Ticket sales over the last few weeks had revealed that South Africa was unlikely to welcome as many foreign visitors to the global sports event as anticipated initially.
However, Joffe believed there were numerous business opportunities that existed regardless of the number of foreign visitors to the country.
Joffe said the organisers, journalists and volunteers would all need meals, for example.
He also believed South Africans would take up the lower-cost rooms that would be freed up ahead of the event should foreigners stay home for the European winter.
“Foreign visitors should not be less than 250 000,” added Joffe.
Bidvest had secured contracts for the event in terms of catering, ticket printing and toilet hire, for example.
The group was active in the cleaning, aviation, travel, car sales and rental, hygiene, security and logistics sectors.
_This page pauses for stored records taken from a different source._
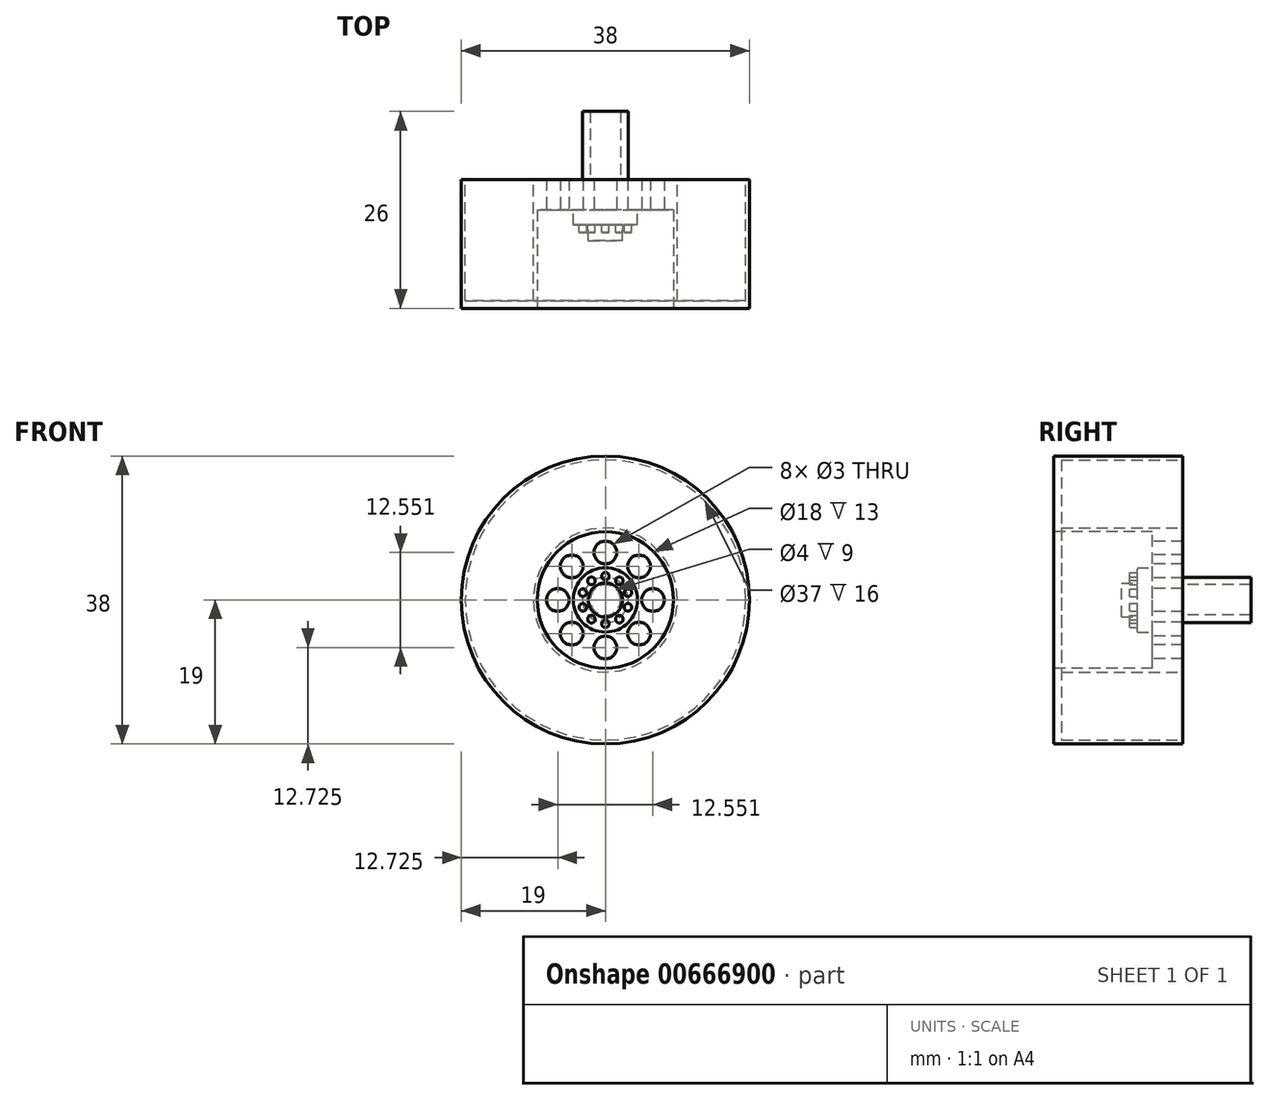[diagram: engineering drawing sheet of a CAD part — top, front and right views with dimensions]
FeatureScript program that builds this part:
annotation { "Feature Type Name" : "Feature", "Feature Type Description" : "" }
export const myFeature = defineFeature(function(context is Context, id is Id, definition is map)
    precondition{}
    {
        {
            var Q0;
            Q0=qCreatedBy(makeId("Front.planeOp"),FACE);
            var sketch = newSketch(context, id + "F0", { "sketchPlane" : qUnion([Q0])});
            skCircle(sketch, "E0", {"center": v(0, 0) * mm, "radius": 19 * mm});
            skSolve(sketch);
        }
        {
            var Q0;
            Q0=makeQuery(id+"F0.imprint","IMPRINT",FACE,{"disambiguationData":[TD([[makeQuery(id+"F0.imprint","IMPRINT",EDGE,{"derivedFrom":sQuery(id+"F0.wireOp",EDGE,"E0")}),1.0]])]});
            extrude(context, id + "F1", {"entities" : qUnion([Q0]), "oppositeDirection" : true, "depth" : 17 * mm, "offsetDistance" : 25.4 * mm});
        }
        {
            var Q0;
            Q0=makeQuery(id+"F1.opExtrude","CAP_FACE",FACE,{"disambiguationData":[OSD([sQuery(id+"F0.wireOp",EDGE,"E0")])],"isStart":true});
            var sketch = newSketch(context, id + "F2", { "sketchPlane" : qUnion([Q0])});
            skCircle(sketch, "E1", {"center": v(0, 0) * mm, "radius": 9 * mm});
            skSolve(sketch);
        }
        {
            var Q0;
            Q0=makeQuery(id+"F2.imprint","IMPRINT",FACE,{"disambiguationData":[TD([[makeQuery(id+"F2.imprint","IMPRINT",EDGE,{"derivedFrom":sQuery(id+"F2.wireOp",EDGE,"E1")}),1.0]])]});
            extrude(context, id + "F3", {"entities" : qUnion([Q0]), "operationType" : NewBodyOperationType.REMOVE, "oppositeDirection" : true, "depth" : 13 * mm, "offsetDistance" : 25.4 * mm});
        }
        {
            var Q0;
            Q0=makeQuery(id+"F3.boolean.opBoolean","COPY",FACE,{"derivedFrom":makeQuery(id+"F3.opExtrude","CAP_FACE",FACE,{"disambiguationData":[OSD([sQuery(id+"F2.wireOp",EDGE,"E1")])],"isStart":false})});
            var sketch = newSketch(context, id + "F4", { "sketchPlane" : qUnion([Q0])});
            skCircle(sketch, "E2", {"center": v(0, 6.28) * mm, "radius": 1.5 * mm});
            skCircle(sketch, "E3.1.0", {"center": v(-4.44, 4.44) * mm, "radius": 1.5 * mm});
            skCircle(sketch, "E3.2.0", {"center": v(-6.28, 0) * mm, "radius": 1.5 * mm});
            skCircle(sketch, "E3.3.0", {"center": v(-4.44, -4.44) * mm, "radius": 1.5 * mm});
            skCircle(sketch, "E3.4.0", {"center": v(0, -6.28) * mm, "radius": 1.5 * mm});
            skCircle(sketch, "E3.5.0", {"center": v(4.44, -4.44) * mm, "radius": 1.5 * mm});
            skCircle(sketch, "E3.6.0", {"center": v(6.28, 0) * mm, "radius": 1.5 * mm});
            skCircle(sketch, "E3.7.0", {"center": v(4.44, 4.44) * mm, "radius": 1.5 * mm});
            skPoint(sketch, "E3.center", {"position": v(0, 0) * mm});
            skSolve(sketch);
        }
        {
            var Q0;
            Q0=makeQuery(id+"F4.imprint","IMPRINT",FACE,{"disambiguationData":[TD([[makeQuery(id+"F4.imprint","IMPRINT",EDGE,{"derivedFrom":sQuery(id+"F4.wireOp",EDGE,"E2")}),1.0]])]});
            var Q1;
            Q1=makeQuery(id+"F4.imprint","IMPRINT",FACE,{"disambiguationData":[TD([[makeQuery(id+"F4.imprint","IMPRINT",EDGE,{"derivedFrom":sQuery(id+"F4.wireOp",EDGE,"E3.7.0")}),1.0]])]});
            var Q2;
            Q2=makeQuery(id+"F4.imprint","IMPRINT",FACE,{"disambiguationData":[TD([[makeQuery(id+"F4.imprint","IMPRINT",EDGE,{"derivedFrom":sQuery(id+"F4.wireOp",EDGE,"E3.6.0")}),1.0]])]});
            var Q3;
            Q3=makeQuery(id+"F4.imprint","IMPRINT",FACE,{"disambiguationData":[TD([[makeQuery(id+"F4.imprint","IMPRINT",EDGE,{"derivedFrom":sQuery(id+"F4.wireOp",EDGE,"E3.5.0")}),1.0]])]});
            var Q4;
            Q4=makeQuery(id+"F4.imprint","IMPRINT",FACE,{"disambiguationData":[TD([[makeQuery(id+"F4.imprint","IMPRINT",EDGE,{"derivedFrom":sQuery(id+"F4.wireOp",EDGE,"E3.4.0")}),1.0]])]});
            var Q5;
            Q5=makeQuery(id+"F4.imprint","IMPRINT",FACE,{"disambiguationData":[TD([[makeQuery(id+"F4.imprint","IMPRINT",EDGE,{"derivedFrom":sQuery(id+"F4.wireOp",EDGE,"E3.3.0")}),1.0]])]});
            var Q6;
            Q6=makeQuery(id+"F4.imprint","IMPRINT",FACE,{"disambiguationData":[TD([[makeQuery(id+"F4.imprint","IMPRINT",EDGE,{"derivedFrom":sQuery(id+"F4.wireOp",EDGE,"E3.2.0")}),1.0]])]});
            var Q7;
            Q7=makeQuery(id+"F4.imprint","IMPRINT",FACE,{"disambiguationData":[TD([[makeQuery(id+"F4.imprint","IMPRINT",EDGE,{"derivedFrom":sQuery(id+"F4.wireOp",EDGE,"E3.1.0")}),1.0]])]});
            extrude(context, id + "F5", {"entities" : qUnion([Q0, Q1, Q2, Q3, Q4, Q5, Q6, Q7]), "operationType" : NewBodyOperationType.REMOVE, "oppositeDirection" : true, "depth" : 25 * mm, "offsetDistance" : 25 * mm});
        }
        {
            var Q0;
            Q0=makeQuery(id+"F3.boolean.opBoolean","COPY",FACE,{"derivedFrom":makeQuery(id+"F3.opExtrude","CAP_FACE",FACE,{"disambiguationData":[OSD([sQuery(id+"F2.wireOp",EDGE,"E1")])],"isStart":false})});
            var sketch = newSketch(context, id + "F6", { "sketchPlane" : qUnion([Q0])});
            skCircle(sketch, "E4", {"center": v(0, 0) * mm, "radius": 4.25 * mm});
            skSolve(sketch);
        }
        {
            var Q0;
            Q0=makeQuery(id+"F6.imprint","IMPRINT",FACE,{"disambiguationData":[TD([[makeQuery(id+"F6.imprint","IMPRINT",EDGE,{"derivedFrom":sQuery(id+"F6.wireOp",EDGE,"E4")}),1.0]])]});
            extrude(context, id + "F7", {"entities" : qUnion([Q0]), "operationType" : NewBodyOperationType.ADD, "depth" : 2 * mm, "offsetDistance" : 25 * mm});
        }
        {
            var Q0;
            Q0=makeQuery(id+"F7.opExtrude","CAP_FACE",FACE,{"disambiguationData":[OSD([sQuery(id+"F6.wireOp",EDGE,"E4")])],"isStart":false});
            var sketch = newSketch(context, id + "F8", { "sketchPlane" : qUnion([Q0])});
            skCircle(sketch, "E5", {"center": v(0, 0) * mm, "radius": 2.25 * mm});
            skSolve(sketch);
        }
        {
            var Q0;
            Q0=makeQuery(id+"F8.imprint","IMPRINT",FACE,{"disambiguationData":[TD([[makeQuery(id+"F8.imprint","IMPRINT",EDGE,{"derivedFrom":sQuery(id+"F8.wireOp",EDGE,"E5")}),1.0]])]});
            extrude(context, id + "F9", {"entities" : qUnion([Q0]), "operationType" : NewBodyOperationType.ADD, "depth" : 2.1 * mm, "offsetDistance" : 25 * mm});
        }
        {
            var Q0;
            Q0=makeQuery(id+"F7.opExtrude","CAP_FACE",FACE,{"disambiguationData":[OSD([sQuery(id+"F6.wireOp",EDGE,"E4")])],"isStart":false});
            var sketch = newSketch(context, id + "F10", { "sketchPlane" : qUnion([Q0])});
            skCircle(sketch, "E6", {"center": v(0, 3.13) * mm, "radius": 0.5 * mm});
            skCircle(sketch, "E7.1.0", {"center": v(-1.84, 2.53) * mm, "radius": 0.5 * mm});
            skCircle(sketch, "E7.2.0", {"center": v(-2.98, 0.97) * mm, "radius": 0.5 * mm});
            skCircle(sketch, "E7.3.0", {"center": v(-2.98, -0.97) * mm, "radius": 0.5 * mm});
            skCircle(sketch, "E7.4.0", {"center": v(-1.84, -2.53) * mm, "radius": 0.5 * mm});
            skCircle(sketch, "E7.5.0", {"center": v(0, -3.13) * mm, "radius": 0.5 * mm});
            skCircle(sketch, "E7.6.0", {"center": v(1.84, -2.53) * mm, "radius": 0.5 * mm});
            skCircle(sketch, "E7.7.0", {"center": v(2.98, -0.97) * mm, "radius": 0.5 * mm});
            skCircle(sketch, "E7.8.0", {"center": v(2.98, 0.97) * mm, "radius": 0.5 * mm});
            skCircle(sketch, "E7.9.0", {"center": v(1.84, 2.53) * mm, "radius": 0.5 * mm});
            skPoint(sketch, "E7.center", {"position": v(0, 0) * mm});
            skSolve(sketch);
        }
        {
            var Q0;
            Q0=makeQuery(id+"F10.imprint","IMPRINT",FACE,{"disambiguationData":[TD([[makeQuery(id+"F10.imprint","IMPRINT",EDGE,{"derivedFrom":sQuery(id+"F10.wireOp",EDGE,"E6")}),1.0]])]});
            var Q1;
            Q1=makeQuery(id+"F10.imprint","IMPRINT",FACE,{"disambiguationData":[TD([[makeQuery(id+"F10.imprint","IMPRINT",EDGE,{"derivedFrom":sQuery(id+"F10.wireOp",EDGE,"E7.9.0")}),1.0]])]});
            var Q2;
            Q2=makeQuery(id+"F10.imprint","IMPRINT",FACE,{"disambiguationData":[TD([[makeQuery(id+"F10.imprint","IMPRINT",EDGE,{"derivedFrom":sQuery(id+"F10.wireOp",EDGE,"E7.8.0")}),1.0]])]});
            var Q3;
            Q3=makeQuery(id+"F10.imprint","IMPRINT",FACE,{"disambiguationData":[TD([[makeQuery(id+"F10.imprint","IMPRINT",EDGE,{"derivedFrom":sQuery(id+"F10.wireOp",EDGE,"E7.7.0")}),1.0]])]});
            var Q4;
            Q4=makeQuery(id+"F10.imprint","IMPRINT",FACE,{"disambiguationData":[TD([[makeQuery(id+"F10.imprint","IMPRINT",EDGE,{"derivedFrom":sQuery(id+"F10.wireOp",EDGE,"E7.6.0")}),1.0]])]});
            var Q5;
            Q5=makeQuery(id+"F10.imprint","IMPRINT",FACE,{"disambiguationData":[TD([[makeQuery(id+"F10.imprint","IMPRINT",EDGE,{"derivedFrom":sQuery(id+"F10.wireOp",EDGE,"E7.5.0")}),1.0]])]});
            var Q6;
            Q6=makeQuery(id+"F10.imprint","IMPRINT",FACE,{"disambiguationData":[TD([[makeQuery(id+"F10.imprint","IMPRINT",EDGE,{"derivedFrom":sQuery(id+"F10.wireOp",EDGE,"E7.4.0")}),1.0]])]});
            var Q7;
            Q7=makeQuery(id+"F10.imprint","IMPRINT",FACE,{"disambiguationData":[TD([[makeQuery(id+"F10.imprint","IMPRINT",EDGE,{"derivedFrom":sQuery(id+"F10.wireOp",EDGE,"E7.3.0")}),1.0]])]});
            var Q8;
            Q8=makeQuery(id+"F10.imprint","IMPRINT",FACE,{"disambiguationData":[TD([[makeQuery(id+"F10.imprint","IMPRINT",EDGE,{"derivedFrom":sQuery(id+"F10.wireOp",EDGE,"E7.2.0")}),1.0]])]});
            var Q9;
            Q9=makeQuery(id+"F10.imprint","IMPRINT",FACE,{"disambiguationData":[TD([[makeQuery(id+"F10.imprint","IMPRINT",EDGE,{"derivedFrom":sQuery(id+"F10.wireOp",EDGE,"E7.1.0")}),1.0]])]});
            extrude(context, id + "F11", {"entities" : qUnion([Q0, Q1, Q2, Q3, Q4, Q5, Q6, Q7, Q8, Q9]), "operationType" : NewBodyOperationType.ADD, "depth" : 1 * mm, "offsetDistance" : 25 * mm});
        }
        {
            var Q0;
            Q0=makeQuery(id+"F1.opExtrude","CAP_FACE",FACE,{"disambiguationData":[OSD([sQuery(id+"F0.wireOp",EDGE,"E0")])],"isStart":false});
            var sketch = newSketch(context, id + "F12", { "sketchPlane" : qUnion([Q0])});
            skCircle(sketch, "E8", {"center": v(0, 0) * mm, "radius": 3 * mm});
            skCircle(sketch, "E9", {"center": v(0, 0) * mm, "radius": 2 * mm});
            skSolve(sketch);
        }
        {
            var Q0;
            Q0=makeQuery(id+"F12.imprint","IMPRINT",FACE,{"disambiguationData":[TD([[makeQuery(id+"F12.imprint","IMPRINT",EDGE,{"derivedFrom":sQuery(id+"F12.wireOp",EDGE,"E8")}),1.0]])]});
            extrude(context, id + "F13", {"entities" : qUnion([Q0]), "operationType" : NewBodyOperationType.ADD, "depth" : 9 * mm, "offsetDistance" : 25 * mm});
        }
        {
            var Q0;
            {var subQ0=sQuery(id+"F0.wireOp",EDGE,"E0");Q0=makeQuery(id+"F13.boolean.opBoolean","SPLIT",FACE,{"disambiguationData":[TD([makeQuery(id+"F1.opExtrude","SWEPT_FACE",FACE,{"disambiguationData":[OSD([subQ0])]})])],"derivedFrom":makeQuery(id+"F1.opExtrude","CAP_FACE",FACE,{"disambiguationData":[OSD([subQ0])],"isStart":false})});}
            var sketch = newSketch(context, id + "F14", { "sketchPlane" : qUnion([Q0])});
            skCircle(sketch, "E10", {"center": v(0, 0) * mm, "radius": 9.5 * mm});
            skSolve(sketch);
        }
        {
            var Q0;
            Q0=makeQuery(id+"F14.imprint","IMPRINT",FACE,{"disambiguationData":[TD([[makeQuery(id+"F14.imprint","IMPRINT",EDGE,{"derivedFrom":sQuery(id+"F14.wireOp",EDGE,"E10")}),-1.0]])]});
            var sketch = newSketch(context, id + "F15", { "sketchPlane" : qUnion([Q0])});
            skCircle(sketch, "E11", {"center": v(0, 0) * mm, "radius": 18.5 * mm});
            skSolve(sketch);
        }
        {
            var Q0;
            Q0=makeQuery(id+"F15.imprint","IMPRINT",FACE,{"disambiguationData":[TD([[makeQuery(id+"F15.imprint","IMPRINT",EDGE,{"derivedFrom":sQuery(id+"F15.wireOp",EDGE,"E11")}),1.0]])]});
            extrude(context, id + "F16", {"entities" : qUnion([Q0]), "operationType" : NewBodyOperationType.REMOVE, "oppositeDirection" : true, "depth" : 16 * mm, "offsetDistance" : 25 * mm});
        }
    });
Joffe said the World Cup was likely to be benefit Bidvest on many fronts, even if it was not quantifiable yet.
THE NUMBERS
Joffe described Bidvest's six-month results as “commendable”.
He said the group chose commendable as the word most apt to describe its performance for the period, as "sometimes a draw is as good as a win. I think a draw is good for the tough conditions we have been trading under."
Headline earnings a share increased by 9% to 495c a share for the six months ended December 31, compared with the same period in 2008. However, basic earnings a share declined by 6,8% to 494,3c a share as a result of the inclusion of net capital profits of R209,4-million in the comparative interim period.
Monday’s results include those of the newly-acquired Nowaco group, with effect from July 1, 2009, at a cost of €250-million.
Nowaco is a wholesaler to the food-service and independent retail markets in central and eastern Europe.
Bidvest revenue for the six months fell 6,5% to R56,1-billion.
The overall trading margin improved to 4,7%, compared with 4,4% in 2008.
Debt declined to R5,8-billion from R7,9-billion.
Debt to equity at 37,2% reflected a substantial improvement from 2008’s 56,7%.
Finance charges declined 31,5% to R385,6-million.
"We will have a much better operational performance in the next six months," said Joffe. "We will be playing more for a win in this period."
The group reported that its balance sheet remained strong with conservative gearing, and that it had the “capacity and desire” to seek out further strategic acquisition opportunities.